Verônica Decide Morrer - Paulo Coelho (Gravata)


- Criar uma realidade só para ele – repetiu Veronika. – O que é a realidade?
- É o que a maioria achou que devia ser. Não necessariamente o melhor, nem o mais lógico, mas o que se adaptou ao desejo coletivo. Você está vendo o que tenho no pescoço?
- Uma gravata. - Muito bem. Sua resposta é lógica, coerente com uma pessoa absolutamente normal: uma gravata!

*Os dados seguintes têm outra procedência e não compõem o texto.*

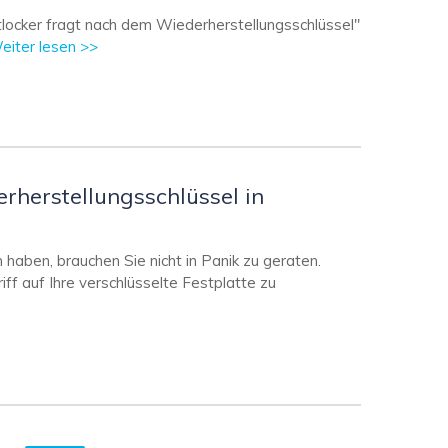
locker fragt nach dem Wiederherstellungsschlüssel"
eiter lesen >>
rherstellungsschlüssel in
haben, brauchen Sie nicht in Panik zu geraten.
ff auf Ihre verschlüsselte Festplatte zu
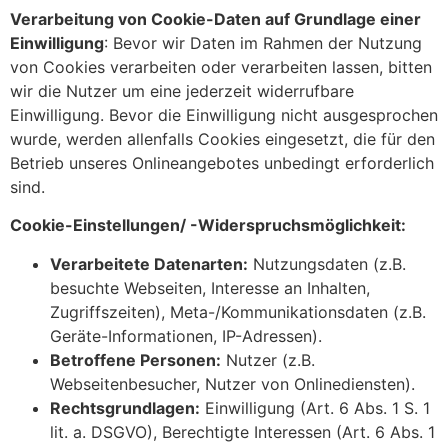
Verarbeitung von Cookie-Daten auf Grundlage einer
Einwilligung
: Bevor wir Daten im Rahmen der Nutzung
von Cookies verarbeiten oder verarbeiten lassen, bitten
wir die Nutzer um eine jederzeit widerrufbare
Einwilligung. Bevor die Einwilligung nicht ausgesprochen
wurde, werden allenfalls Cookies eingesetzt, die für den
Betrieb unseres Onlineangebotes unbedingt erforderlich
sind.
Cookie-Einstellungen/ -Widerspruchsmöglichkeit:
Verarbeitete Datenarten:
Nutzungsdaten (z.B.
besuchte Webseiten, Interesse an Inhalten,
Zugriffszeiten), Meta-/Kommunikationsdaten (z.B.
Geräte-Informationen, IP-Adressen).
Betroffene Personen:
Nutzer (z.B.
Webseitenbesucher, Nutzer von Onlinediensten).
Rechtsgrundlagen:
Einwilligung (Art. 6 Abs. 1 S. 1
lit. a. DSGVO), Berechtigte Interessen (Art. 6 Abs. 1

“ Um louco, porém, diria que eu tenho no pescoço um pano colorido, ridículo, inútil, amarrado de uma maneira complicada, que termina dificultando os movimentos da cabeça e exigindo um esforço maior para que o ar possa entrar nos pulmões. Se eu me distrair quando estiver perto de um ventilador, posso morrer estrangulado por este pano.” Se um louco me perguntar para que serve uma gravata, eu terei que responder: para absolutamente nada. Nem mesmo para enfeitar, porque hoje em dia ela tornou-se o símbolo de escravidão, poder, distanciamento. A única utilidade da gravata consiste em chegar em casa e retirá-la, dando a sensação de que estamos livres de alguma coisa que nem sabemos o que é.
“Mas sensação de alívio justifica a existência da gravata? Não. Mesmo assim, se eu perguntar para um louco e para uma pessoa normal o que é isso, será considerado são aquele que responder: uma gravata. Não importa quem está certo – importa quem tem razão.”